> [What is expected]: Quote the items word for word from the line containing "Reading left to" through the end of the items, and omit the pictures.

Chart-based quiz items:
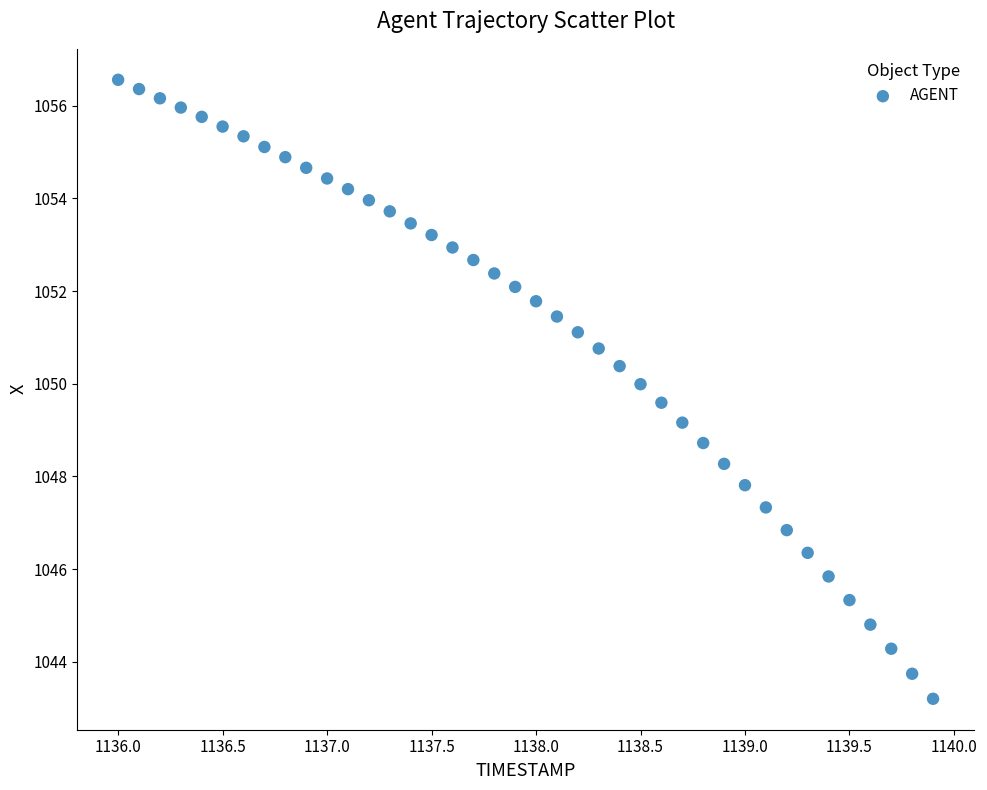

What is the range of Y values (max minus min)?

13.4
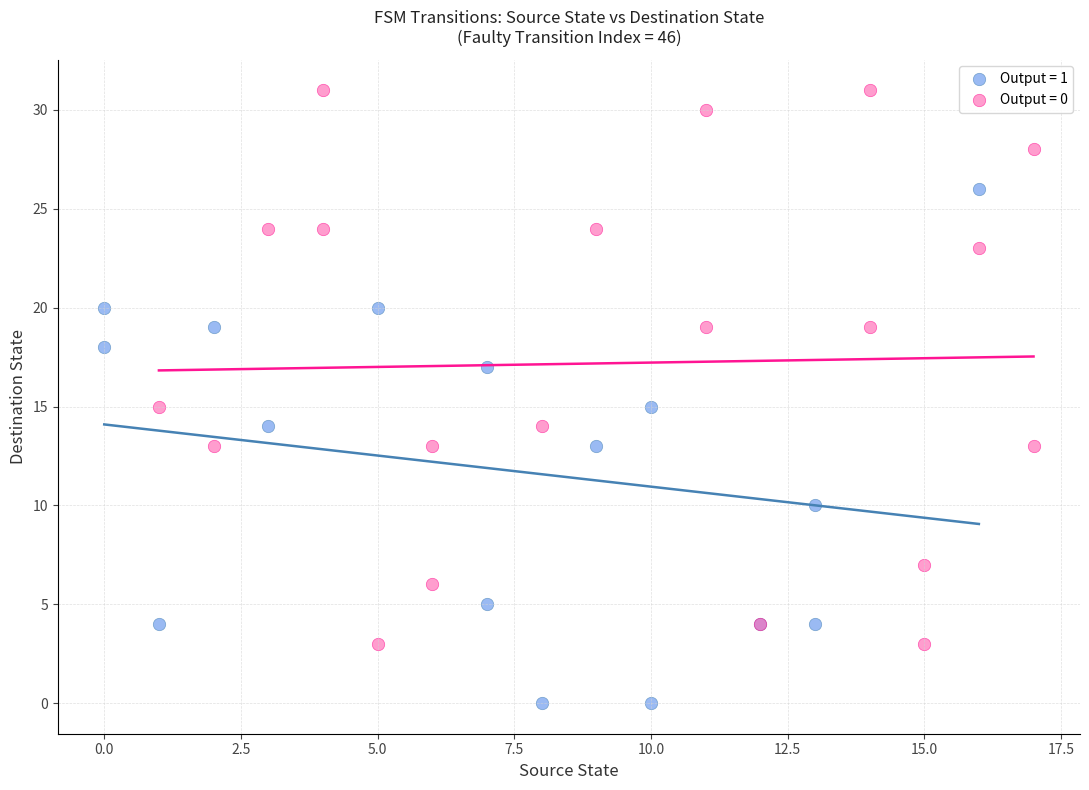

Which series has the widest spread of Y values?

Output = 0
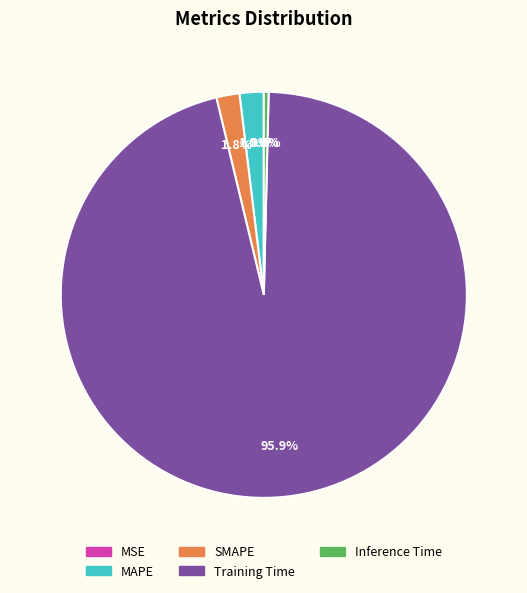

True or false: MAPE accounts for 2% of the total.

True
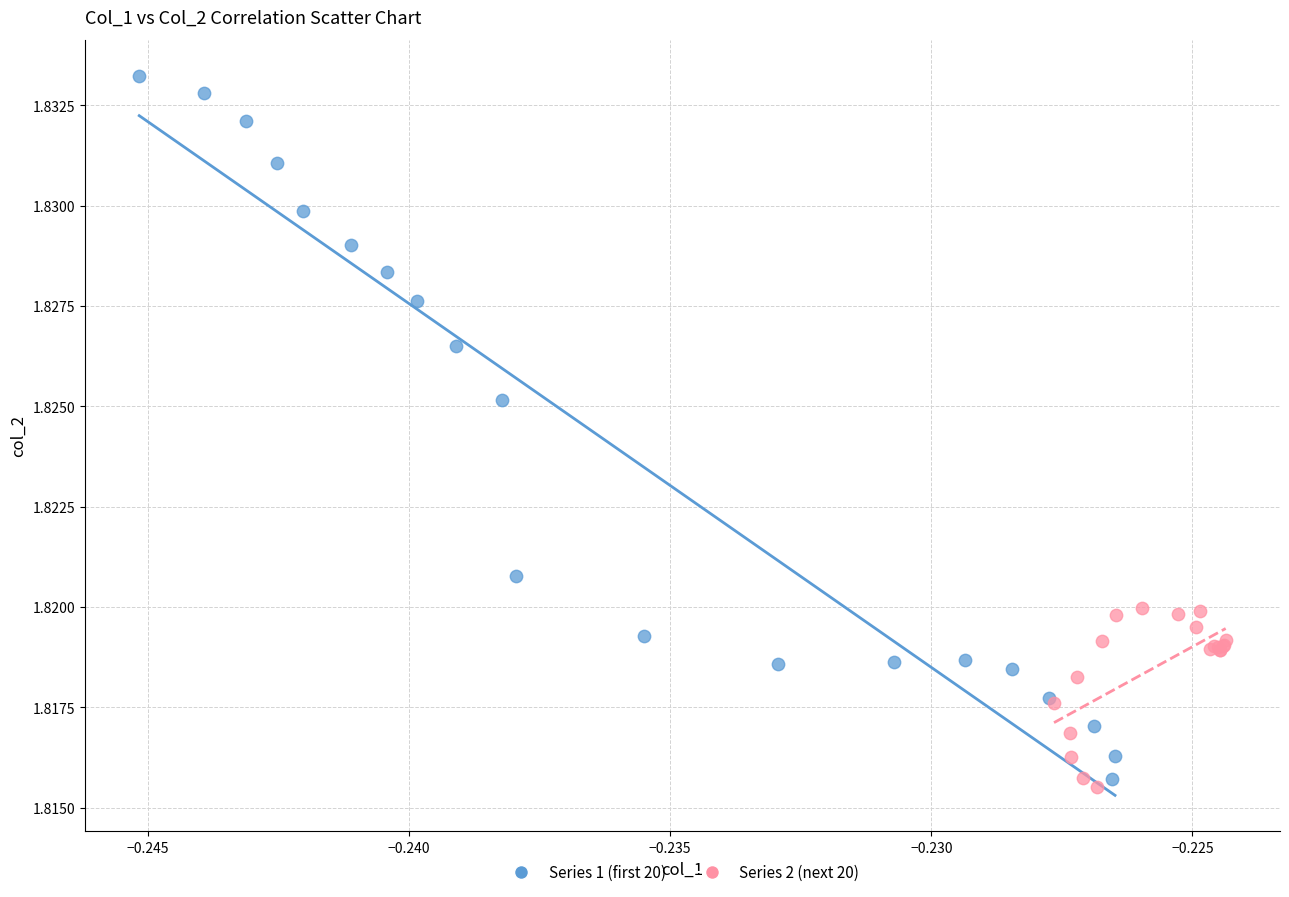

Which series has the largest Y range (max minus min)?

Series 1 (first 20)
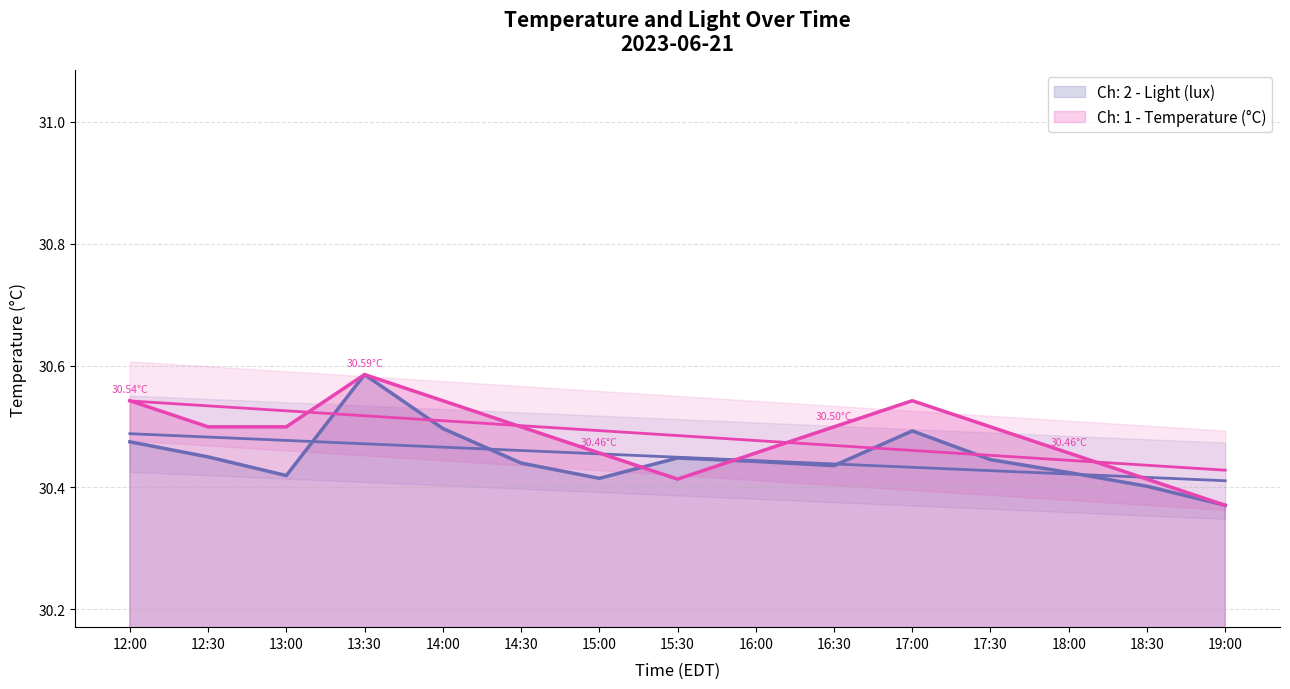

What is the spread (max minus min) of values at 16:30?

0.1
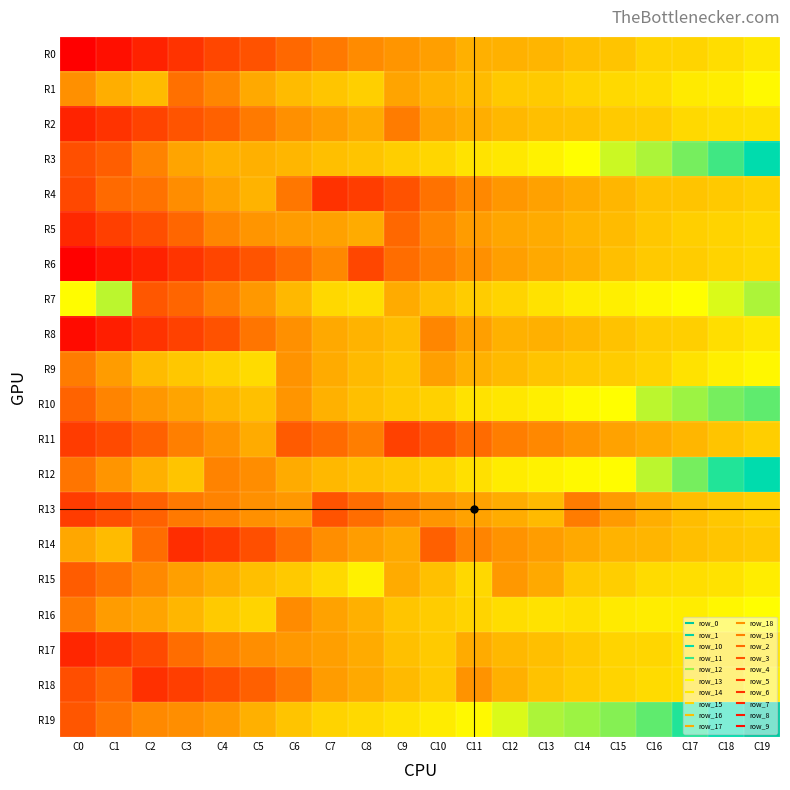

At which category is the sum across all series the highest?

C0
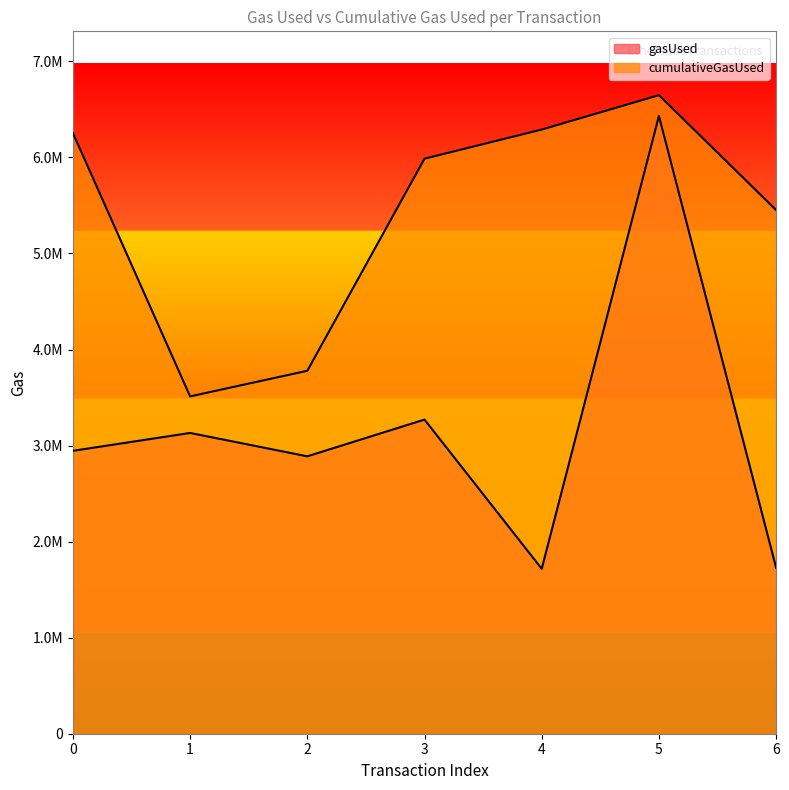

True or false: gasUsed and cumulativeGasUsed cross at least once.

False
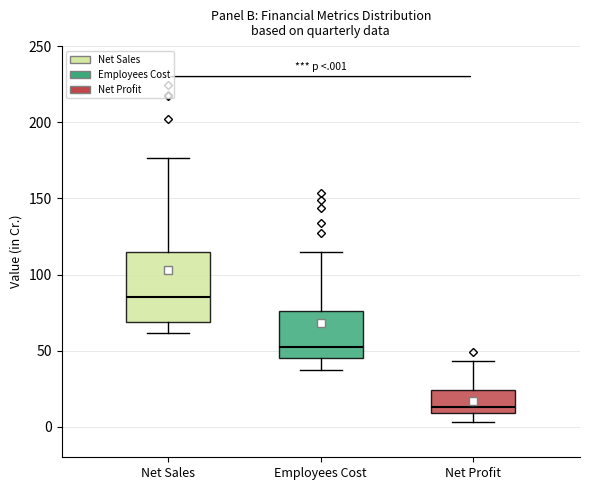

Reading left to right, read every box against the y-axis: the position of its median line, the range the box covers, and the ends of its whiskers. The values are not printed on the chart, so give them approximately, as read against the axis.

Net Sales: median 85, box 70 to 115, whiskers 60 to 175
Employees Cost: median 50, box 45 to 75, whiskers 35 to 115
Net Profit: median 15, box 10 to 25, whiskers 5 to 45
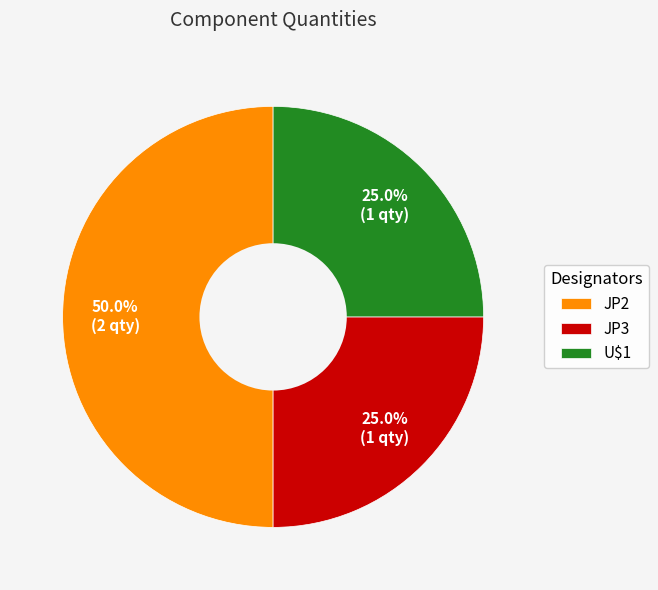

What is the ratio of the value at JP2 to the value at JP3?

2.0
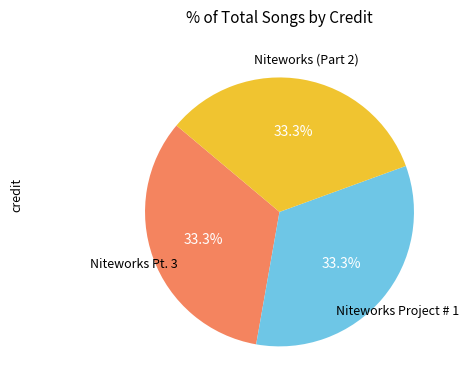

Does any single category account for the majority?

No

> [Exercise answer]:
Reading left to right, read every box against the y-axis: the position of its median line, the range the box covers, and the ends of its whiskers. The values are not printed on the chart, so give them approximately, as read against the axis.

Net Sales: median 85, box 70 to 115, whiskers 60 to 175
Employees Cost: median 50, box 45 to 75, whiskers 35 to 115
Net Profit: median 15, box 10 to 25, whiskers 5 to 45

What is the ratio of the value at JP2 to the value at JP3?

2.0

Does any single category account for the majority?

No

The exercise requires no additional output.